The only way of ending doping, argues Krieger, is to erase all sporting records tainted by doping. To that end, he has written to the International Association of Athletics Federations (IAAF) asking for his own European youth record to be deleted. Some East German athletes go further, arguing there needs to be a "zero hour", when all world records are erased, as previous doped records will otherwise put new athletes in an untenable situation. But IAAF deputy PR director Chris Evans says that president Lamine Diack won't change the athletics [track & field] world record list.
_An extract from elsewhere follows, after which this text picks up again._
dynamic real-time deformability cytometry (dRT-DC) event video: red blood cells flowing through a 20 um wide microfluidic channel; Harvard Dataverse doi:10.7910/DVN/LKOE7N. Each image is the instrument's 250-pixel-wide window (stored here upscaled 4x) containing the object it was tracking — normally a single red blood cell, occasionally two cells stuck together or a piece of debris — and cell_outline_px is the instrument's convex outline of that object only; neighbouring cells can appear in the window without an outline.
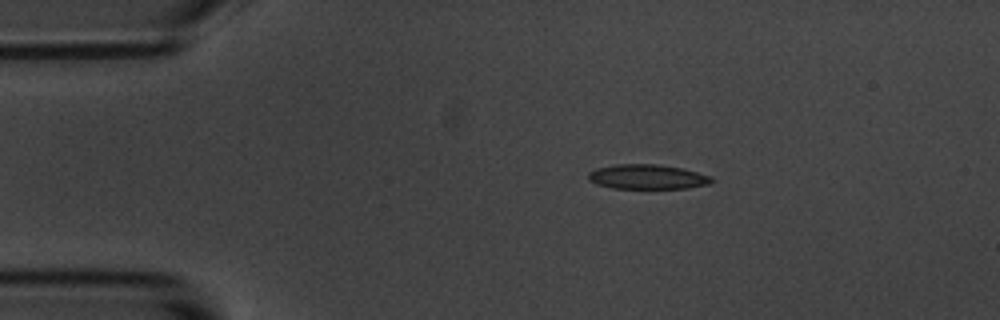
{"species": "common noctule bat (a hibernating species)", "species_latin": "Nyctalus noctula", "temperature_condition": "room temperature", "stored_images_in_passage": 5, "camera_frame_rate_fps": 3000, "um_per_image_px": 0.085, "animal": {"sex": "male", "body_mass_g": 20.1, "forearm_length_mm": 53.5}, "frame": {"image": 1, "passage_image": 2, "time_ms": 1.0, "image_size_px": [1000, 320], "cell_outline_px": [[712, 180], [708, 184], [688, 188], [612, 188], [596, 184], [588, 180], [588, 172], [596, 168], [616, 164], [656, 164], [680, 168], [712, 176]], "centroid_in_image_um": [54.97, 15.03], "position_along_channel_um": 30.0, "area_um2": 17.63}}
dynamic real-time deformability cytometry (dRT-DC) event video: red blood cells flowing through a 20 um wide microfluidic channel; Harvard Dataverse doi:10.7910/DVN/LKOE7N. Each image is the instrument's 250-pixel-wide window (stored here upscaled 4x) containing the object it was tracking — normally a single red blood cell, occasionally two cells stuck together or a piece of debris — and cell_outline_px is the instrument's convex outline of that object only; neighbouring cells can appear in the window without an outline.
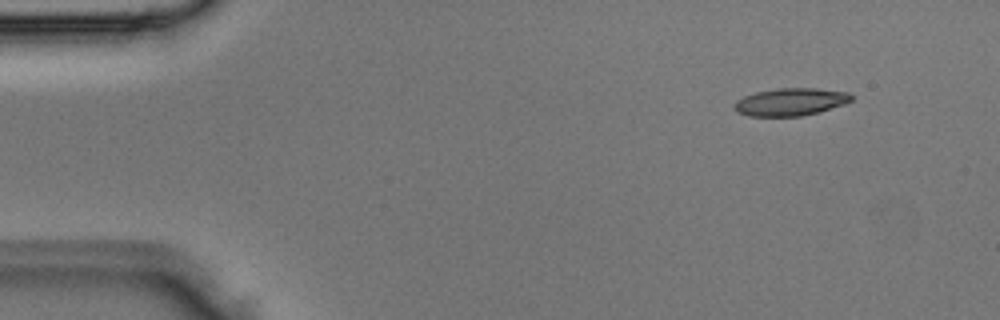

Perhaps surprisingly for an athlete who collapsed during a training run and proceeded to urinate a black-coloured liquid only to be told by the team doctor that he had the flu, Trömer saves his rage for officials. "The sponsors and athletic bodies only want to see world records," the "mean cyclist" alleges. "Athletes are perpetrators and victims alike. Look at what the cyclists in the Tour de France have to do. Sure, athletes make a bunch of money, but their managers benefit from them." The Union Cycliste Internationale did not respond to a request for comment. Whenever he meets young athletes, Trömer pleads with them to stand up for themselves, to get angry. "Sports is being abused for sponsorship deals," he fumes.

Krieger, who used to throw a metal ball farther than any other European woman, hasn't touched one since retiring. Instead, he spends his free time speaking about doping to local school classes. "I want to give something back to sport," he says. "It can't heal itself."